I then ran an MCMC with only the troublesome events, which was still able to recover the original parameters (with a 1 \sigma region larger than the previous case) and the value of PSIS-LOO-CV was much higher, and some observations were still being considered bad (1 in 66) or very bad (7 in 66).

This is something I was expecting, so no surprises here.

# The questions

I am left with some questions regarding these results:

- How could the same procedure, which is itself rather simple, create events that turn out troublesome and events which are perfectly fine? If I had to guess, I would say that the step 4 of the generating procedure might create very far away events, could that explain it?
- Given that PSIS-LOO-CV stayed more or less the same with and without the troublesome events (-1739.907 ± 37.395 with and -1652.191 ± 33.998 without), what does that imply for the observations which were left out?
- Can I confidently use the results from PSIS-LOO-CV to compare between two models, using this dataset with the troublesome events?

A similar question was raised in How bad is a small percentage of very bad? (pareto-k-diagnostic of loo package) where the user asks how many bad observations can one have such that model comparison is still possible. I don’t think I understand the provided answer, and hopefully somebody could elaborate on that.

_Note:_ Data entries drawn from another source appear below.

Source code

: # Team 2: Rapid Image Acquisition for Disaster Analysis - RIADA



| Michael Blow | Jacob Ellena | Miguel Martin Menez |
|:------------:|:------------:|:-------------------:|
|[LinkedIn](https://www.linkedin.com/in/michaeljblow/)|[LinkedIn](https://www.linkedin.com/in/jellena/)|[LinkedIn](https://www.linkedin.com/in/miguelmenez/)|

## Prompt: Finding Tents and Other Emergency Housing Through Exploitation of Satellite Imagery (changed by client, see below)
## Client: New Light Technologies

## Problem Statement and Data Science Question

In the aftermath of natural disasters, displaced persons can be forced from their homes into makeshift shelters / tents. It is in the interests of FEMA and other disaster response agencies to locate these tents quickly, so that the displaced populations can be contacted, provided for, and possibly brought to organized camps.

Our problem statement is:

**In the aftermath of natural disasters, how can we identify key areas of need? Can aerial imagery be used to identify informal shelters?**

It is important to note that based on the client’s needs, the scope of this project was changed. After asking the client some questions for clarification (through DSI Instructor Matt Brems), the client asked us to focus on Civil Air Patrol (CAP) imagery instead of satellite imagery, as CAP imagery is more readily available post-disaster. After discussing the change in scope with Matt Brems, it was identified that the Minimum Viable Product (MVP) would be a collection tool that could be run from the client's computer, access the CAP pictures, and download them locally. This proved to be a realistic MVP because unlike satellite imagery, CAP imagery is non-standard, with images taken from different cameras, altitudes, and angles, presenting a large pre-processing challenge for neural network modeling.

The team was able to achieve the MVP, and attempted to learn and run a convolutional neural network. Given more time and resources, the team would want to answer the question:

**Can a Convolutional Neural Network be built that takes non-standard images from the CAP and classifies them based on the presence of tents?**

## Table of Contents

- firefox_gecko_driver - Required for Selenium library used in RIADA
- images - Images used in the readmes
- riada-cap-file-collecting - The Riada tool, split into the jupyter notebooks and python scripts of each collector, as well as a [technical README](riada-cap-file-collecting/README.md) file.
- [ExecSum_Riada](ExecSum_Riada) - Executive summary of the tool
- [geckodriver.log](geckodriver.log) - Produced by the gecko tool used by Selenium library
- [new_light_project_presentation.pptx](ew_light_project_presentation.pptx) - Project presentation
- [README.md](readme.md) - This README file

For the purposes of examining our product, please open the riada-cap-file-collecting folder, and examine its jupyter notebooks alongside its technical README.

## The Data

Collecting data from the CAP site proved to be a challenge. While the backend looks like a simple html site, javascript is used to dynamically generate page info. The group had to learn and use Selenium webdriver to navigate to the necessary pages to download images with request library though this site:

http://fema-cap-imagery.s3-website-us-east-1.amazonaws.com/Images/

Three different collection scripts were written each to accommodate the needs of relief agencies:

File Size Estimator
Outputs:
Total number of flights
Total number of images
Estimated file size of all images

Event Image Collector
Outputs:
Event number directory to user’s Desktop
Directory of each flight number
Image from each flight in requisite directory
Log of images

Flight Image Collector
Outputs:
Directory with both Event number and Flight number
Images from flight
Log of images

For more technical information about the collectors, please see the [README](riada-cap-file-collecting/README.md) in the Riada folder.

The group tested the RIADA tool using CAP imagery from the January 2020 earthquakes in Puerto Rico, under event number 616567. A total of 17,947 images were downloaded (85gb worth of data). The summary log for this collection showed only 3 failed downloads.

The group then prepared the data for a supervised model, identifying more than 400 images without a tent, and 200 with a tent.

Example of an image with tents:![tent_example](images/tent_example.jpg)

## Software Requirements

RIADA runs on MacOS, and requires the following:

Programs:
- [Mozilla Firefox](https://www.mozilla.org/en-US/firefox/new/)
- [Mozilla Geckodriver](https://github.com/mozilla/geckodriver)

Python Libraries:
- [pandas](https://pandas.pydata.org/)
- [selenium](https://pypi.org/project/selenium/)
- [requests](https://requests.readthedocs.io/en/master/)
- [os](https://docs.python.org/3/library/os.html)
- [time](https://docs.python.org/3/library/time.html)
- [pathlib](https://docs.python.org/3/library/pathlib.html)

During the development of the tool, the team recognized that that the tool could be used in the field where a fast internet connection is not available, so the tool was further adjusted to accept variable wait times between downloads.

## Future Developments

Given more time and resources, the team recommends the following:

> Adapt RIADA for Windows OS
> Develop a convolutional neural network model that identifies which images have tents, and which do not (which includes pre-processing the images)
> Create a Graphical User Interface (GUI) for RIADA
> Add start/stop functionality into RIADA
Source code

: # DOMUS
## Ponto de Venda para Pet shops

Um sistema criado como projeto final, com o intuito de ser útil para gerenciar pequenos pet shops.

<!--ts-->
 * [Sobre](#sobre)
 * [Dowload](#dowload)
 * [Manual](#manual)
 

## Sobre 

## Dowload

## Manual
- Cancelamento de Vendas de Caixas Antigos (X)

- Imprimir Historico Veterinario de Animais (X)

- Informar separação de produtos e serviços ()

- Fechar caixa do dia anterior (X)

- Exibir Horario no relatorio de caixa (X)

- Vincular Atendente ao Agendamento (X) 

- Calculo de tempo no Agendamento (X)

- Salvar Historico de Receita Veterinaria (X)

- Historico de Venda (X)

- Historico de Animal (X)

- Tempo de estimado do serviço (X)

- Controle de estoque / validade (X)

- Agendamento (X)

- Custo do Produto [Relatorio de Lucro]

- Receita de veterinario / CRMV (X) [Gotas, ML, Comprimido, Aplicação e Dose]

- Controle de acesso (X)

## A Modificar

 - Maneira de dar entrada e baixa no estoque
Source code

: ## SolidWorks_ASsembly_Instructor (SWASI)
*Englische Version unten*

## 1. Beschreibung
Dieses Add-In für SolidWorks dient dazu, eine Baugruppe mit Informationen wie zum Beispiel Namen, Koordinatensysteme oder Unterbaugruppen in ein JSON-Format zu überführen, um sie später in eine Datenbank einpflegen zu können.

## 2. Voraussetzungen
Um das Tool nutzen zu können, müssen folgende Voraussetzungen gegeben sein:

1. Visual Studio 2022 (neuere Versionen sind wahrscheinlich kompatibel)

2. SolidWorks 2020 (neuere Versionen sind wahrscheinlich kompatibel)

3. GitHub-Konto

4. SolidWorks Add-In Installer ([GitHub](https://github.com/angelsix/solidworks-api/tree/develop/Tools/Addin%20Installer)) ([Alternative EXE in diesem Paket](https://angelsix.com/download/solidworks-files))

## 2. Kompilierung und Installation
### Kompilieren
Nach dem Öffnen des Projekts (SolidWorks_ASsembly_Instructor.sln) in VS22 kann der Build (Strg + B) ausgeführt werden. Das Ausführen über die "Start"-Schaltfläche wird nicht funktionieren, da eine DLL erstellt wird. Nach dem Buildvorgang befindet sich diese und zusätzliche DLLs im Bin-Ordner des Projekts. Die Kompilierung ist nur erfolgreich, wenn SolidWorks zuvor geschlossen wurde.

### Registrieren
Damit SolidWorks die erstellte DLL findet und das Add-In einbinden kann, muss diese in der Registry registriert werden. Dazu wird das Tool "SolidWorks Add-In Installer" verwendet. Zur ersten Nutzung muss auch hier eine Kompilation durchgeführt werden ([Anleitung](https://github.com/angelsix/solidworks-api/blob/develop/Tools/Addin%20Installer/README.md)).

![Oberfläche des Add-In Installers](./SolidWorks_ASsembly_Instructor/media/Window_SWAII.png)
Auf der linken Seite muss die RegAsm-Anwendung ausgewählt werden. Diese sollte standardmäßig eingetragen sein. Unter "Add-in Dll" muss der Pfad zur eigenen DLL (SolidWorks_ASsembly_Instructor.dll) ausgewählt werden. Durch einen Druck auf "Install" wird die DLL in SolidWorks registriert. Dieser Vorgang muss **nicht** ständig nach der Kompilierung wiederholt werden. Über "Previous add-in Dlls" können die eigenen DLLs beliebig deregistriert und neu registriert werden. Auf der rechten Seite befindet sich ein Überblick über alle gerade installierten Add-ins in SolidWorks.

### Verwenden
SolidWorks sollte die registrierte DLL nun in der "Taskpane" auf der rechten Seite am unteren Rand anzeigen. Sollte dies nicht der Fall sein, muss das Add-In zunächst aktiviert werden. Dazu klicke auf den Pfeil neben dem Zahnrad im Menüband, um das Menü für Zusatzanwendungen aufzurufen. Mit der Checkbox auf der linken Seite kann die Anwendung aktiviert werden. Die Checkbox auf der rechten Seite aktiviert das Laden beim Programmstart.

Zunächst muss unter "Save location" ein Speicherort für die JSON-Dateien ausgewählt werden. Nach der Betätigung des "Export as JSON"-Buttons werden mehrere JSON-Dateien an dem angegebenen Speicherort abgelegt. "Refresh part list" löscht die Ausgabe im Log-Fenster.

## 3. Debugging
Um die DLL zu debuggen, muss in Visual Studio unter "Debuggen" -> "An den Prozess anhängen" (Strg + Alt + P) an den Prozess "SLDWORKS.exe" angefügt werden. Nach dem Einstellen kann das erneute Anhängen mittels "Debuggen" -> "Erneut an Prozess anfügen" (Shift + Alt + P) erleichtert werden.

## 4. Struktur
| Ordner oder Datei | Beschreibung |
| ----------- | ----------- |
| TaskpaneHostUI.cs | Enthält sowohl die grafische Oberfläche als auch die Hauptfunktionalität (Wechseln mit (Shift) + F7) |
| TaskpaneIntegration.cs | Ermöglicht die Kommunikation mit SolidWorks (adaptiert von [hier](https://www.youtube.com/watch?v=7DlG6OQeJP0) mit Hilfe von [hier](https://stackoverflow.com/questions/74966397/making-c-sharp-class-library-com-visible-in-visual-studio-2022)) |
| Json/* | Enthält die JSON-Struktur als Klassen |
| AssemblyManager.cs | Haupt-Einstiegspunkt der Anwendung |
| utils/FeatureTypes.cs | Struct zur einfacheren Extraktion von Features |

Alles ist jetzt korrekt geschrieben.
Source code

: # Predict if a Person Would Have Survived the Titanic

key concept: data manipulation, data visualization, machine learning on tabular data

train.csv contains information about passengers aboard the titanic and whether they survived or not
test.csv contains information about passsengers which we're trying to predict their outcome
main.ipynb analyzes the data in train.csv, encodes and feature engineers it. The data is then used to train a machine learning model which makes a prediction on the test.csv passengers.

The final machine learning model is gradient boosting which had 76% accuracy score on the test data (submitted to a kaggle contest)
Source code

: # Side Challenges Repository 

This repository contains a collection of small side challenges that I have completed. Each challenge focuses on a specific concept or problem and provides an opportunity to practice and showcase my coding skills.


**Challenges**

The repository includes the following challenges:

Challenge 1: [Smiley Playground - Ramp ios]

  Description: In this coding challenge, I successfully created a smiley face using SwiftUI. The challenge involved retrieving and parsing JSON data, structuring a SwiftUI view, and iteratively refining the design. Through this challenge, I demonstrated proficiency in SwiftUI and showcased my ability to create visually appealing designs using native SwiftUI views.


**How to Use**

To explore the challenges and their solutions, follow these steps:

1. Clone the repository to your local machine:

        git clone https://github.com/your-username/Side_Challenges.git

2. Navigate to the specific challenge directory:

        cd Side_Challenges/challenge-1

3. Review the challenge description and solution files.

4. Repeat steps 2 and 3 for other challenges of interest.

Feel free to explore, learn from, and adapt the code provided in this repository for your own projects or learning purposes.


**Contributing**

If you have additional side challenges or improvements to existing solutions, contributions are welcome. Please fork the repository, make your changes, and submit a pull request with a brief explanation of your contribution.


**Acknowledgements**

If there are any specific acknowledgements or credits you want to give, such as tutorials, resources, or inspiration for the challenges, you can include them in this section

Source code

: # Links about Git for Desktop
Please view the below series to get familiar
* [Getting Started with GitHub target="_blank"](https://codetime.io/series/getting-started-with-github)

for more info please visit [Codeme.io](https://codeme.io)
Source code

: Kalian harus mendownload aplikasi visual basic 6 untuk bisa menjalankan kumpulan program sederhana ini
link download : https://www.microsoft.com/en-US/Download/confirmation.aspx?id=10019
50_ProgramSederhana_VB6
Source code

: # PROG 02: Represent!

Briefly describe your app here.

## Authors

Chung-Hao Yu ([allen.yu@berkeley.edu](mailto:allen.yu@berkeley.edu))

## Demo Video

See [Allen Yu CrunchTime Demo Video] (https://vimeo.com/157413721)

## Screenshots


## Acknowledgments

However, in High Pareto-k values for the same observations across different models: Can I still use loo to compare these models?, Ben Goodrich states that if a model is to have high Pareto k values for some observations, then comparison is not ensured to be possible (or at least, that was my understanding of his reply). - I also have the case where I have a different observatory which only has 15 events. In some cases, the very bad or bad observations make up a significant portion of them (5-6). What should I do in that situation?

**TL;DR:** Doing model recovery with 1000 generated events with the same procedure leads to warning by PSIS-LOO-CV regarding high Pareto \hat{k} values for some observations, yet the original values are recovered anyways. After troublesome observations are removed the value of PSIS-LOO-CV is more or less the same, and the size of the 1 \sigma region on the posterior increases. Doing an MCMC with only the troublesome events I am also able to recover the original values, resulting in a much higher 1 \sigma region and much higher value of PSIS-LOO-CV. Read questions for my concerns.